The ultimate, fundamental fix for the poly-crisis is, therefore, obviously, a substantial reduction of this complexity. I would argue that this is the only fix.

It's even worse

From a non-linearity perspective things are even worse. The optimization process of the economic system has its own inertia: if we 'add' complexity to the system (by adding a new synthetic market, or some new technology), the system does not instantly optimize on it, but it takes time to find a higher optimum. These are gradually, non-linearly settling processes.

So, if we agree that, in the last few decades, a huge amount of complexity has been added to the system, there is arguably still a huge amount of space for optimization available left for the system, to populate.

That means that if we would stop adding complexity today, or even succeed in reducing complexity, the system would still become more efficient, for some duration, before its efficiency would saturate and start to retreat.

Let that sink in.

And now the energy aspect

So WHY does the system become more efficient? Because it is the most likely direction, given that it wants to dissipate the amount of energy-supply as efficiently as possible.

If the economy encounters a state in which it can dissipate its energy more efficiently, it will require a huge effort to get the system out of that state again. E.g. if we put an AI-agent on every smartphone which allows the system to burn more energy in aggregate, then it is really hard to de-proliferate again. It is easier to increase the number of lanes on a highway, than to decrease them. It is easier to register more datapoints, than to determine which datapoints are actually obsolete. Etc etc etc.

The hermeneutic

So, to recap:

Given the current amount of energy surplus (cheap, ubiquitous energy availability) and the excessive proliferation of infrastructural complexity, the system has lots of space available to increase its efficiency, way above the sweetspot-bandwith for its hosting social and ecological systems to keep up with.

Given this hermeneutic, the energy-transition can be qualified as:

  • increasing infrastructural complexity (without reduction elsewhere) even more, and
  • adding to (or at least maintaining) current levels of excessive energy surplus

both of which are at the root cause of current excessive evil efficiency!!

Let that sink in.

Mind the difference between framing and correct phrasing, and let me be absolutely clear: of course I am not anti-renewables; I believe 100% that we have a problem with our current fossil fuel use.

But I do 100% not believe that renewables are going to fix this problem. That is because fossil fuels are not the ACTUAL problem:

The actual problem is our current level of excess energy surplus and the way our proliferation of infrastructural complexity (technology, markets, etc) has allowed the economic system to shape towards the current state of excessive level of efficiency.

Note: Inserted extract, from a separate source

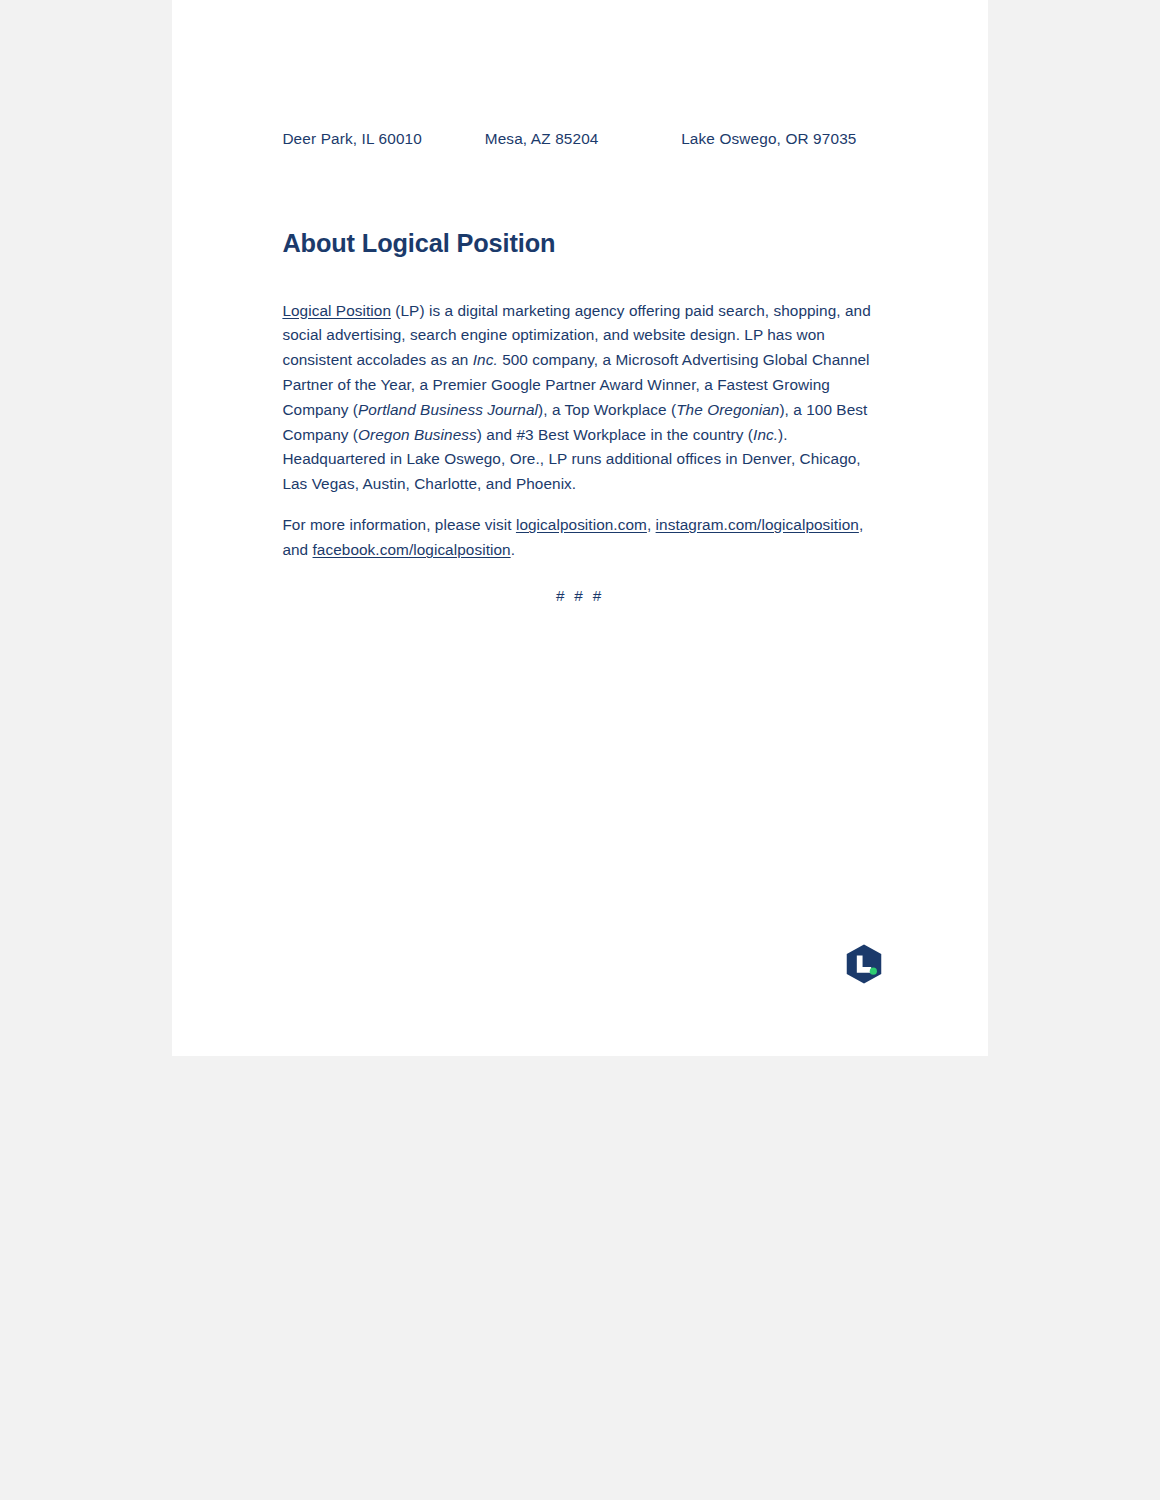Deer Park, IL 60010 Mesa, AZ 85204 Lake Oswego, OR 97035
About Logical Position
Logical Position (LP) is a digital marketing agency offering paid search, shopping, and social advertising, search engine optimization, and website design. LP has won consistent accolades as an Inc. 500 company, a Microsoft Advertising Global Channel Partner of the Year, a Premier Google Partner Award Winner, a Fastest Growing Company (Portland Business Journal), a Top Workplace (The Oregonian), a 100 Best Company (Oregon Business) and #3 Best Workplace in the country (Inc.). Headquartered in Lake Oswego, Ore., LP runs additional offices in Denver, Chicago, Las Vegas, Austin, Charlotte, and Phoenix.
For more information, please visit logicalposition.com, instagram.com/logicalposition, and facebook.com/logicalposition.
# # #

(Mathematically phrased: we have expanded the state-space for efficiency too much.)

Today, the hosting social - and ecological system can NEVER catch up with the current excessive level of economic systemic efficiency, whether we use fossil fuels or renewables!

So I would rather start thinking about how to properly start reducing complexity towards its happy bandwidth again, before either economic efficiency reaches more devastating levels, or we run out of fossil fuels.